I would be so thrilled with a final salary pension
Indeed. Whilst my circumstances are obviously specific to me they are also likely to be usual enough to be a fair example. I started with my current employer 17 years ago, 3 years after they closed their final salary scheme to new joiners, so I am defined contributions. The defined salary pension has a retirement age of 60 and pays 1/60th of pensionable salary for every full year of service. Employee contributions are 6%. So by 60 I would be able to retire with a guaranteed, index-linked pension of 25/60ths of my salary (I'm 52 currently). My pensionable salary is currently roughly 60k (see footnote) so my pension would be 25k assuming I get pay rises that keep up with inflation.

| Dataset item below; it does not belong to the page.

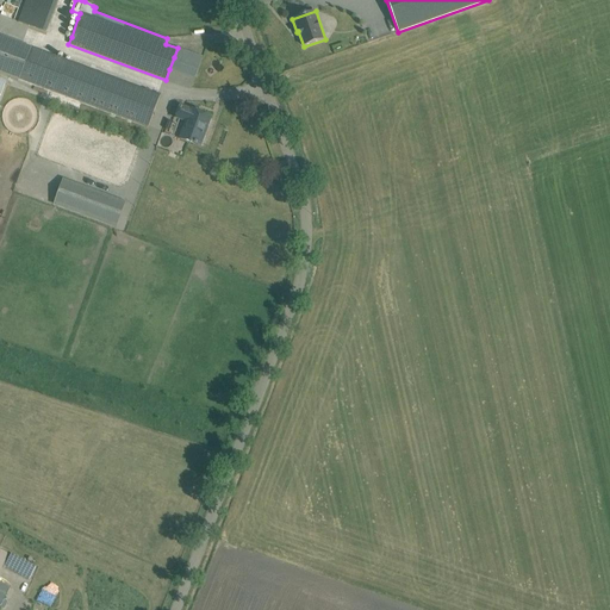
[(22,12),(18,23),(47,33),(51,23),(22,12)]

Instead, in the DC scheme, my employer pays in 5% and will match my personal contributions up to a further 5%. I've steadily increased my contributions over the years and am now paying 18% for a total of 28% when employer contibutions are added. I estimate that my pot will be around 500k by age 60. There's the first negative though, it's an estimate. I have no certainty and am also at risk of a stockmarket crash or sustained bear market decimating my pot. Without certainty I cannot plan with any degree of certainty. That is not a problem with the final salary scheme.
Then there's my likely income in retirement. With a DC pension I have 2 main choices. I can purchase an annuity or I can keep my pot invested and draw down from it. An annuity gives me certainty. However, based on current annuity rates at age 60 I'd be doing well to get 4% for an income of £20k. That's 5k pa less than I'd have got on the final salary scheme and I've paid a hell of a lot more in for the privilege. If I go the drawdown route I believe I should be able to have a higher annual income but there are so many unknowns (inflation rates and investment performance over possibly 30+ years) I can't plan with any certainty and am living in a permanent state of financial risk.
If given the choice, I'd give my left arm for a final salary pension and that will apply to the vast majority of people. The most important thing though is, whatever options are available to you, pay into a pension and put away as much as you can for your retirement - your older self will thank you for it. Whilst a DC pension is not as attractive as DB it is still, for the overwhelming majority of people, the best return on your money for long term savings due to the tax benefits. Do not listen to the many fools who claim otherwise. Pensions are not a scam, they will not be plundered by future governments and you are not better off investing in property, ISAs or whatever. The latter may well be an appropriate element of your overall retirement strategy but a pension should be the core of it.
Note: I've declared my own salary to support calculations and make my example real. I appreciate it is higher than many but it also lower than many. Don't get hung up on it, it doesn't matter.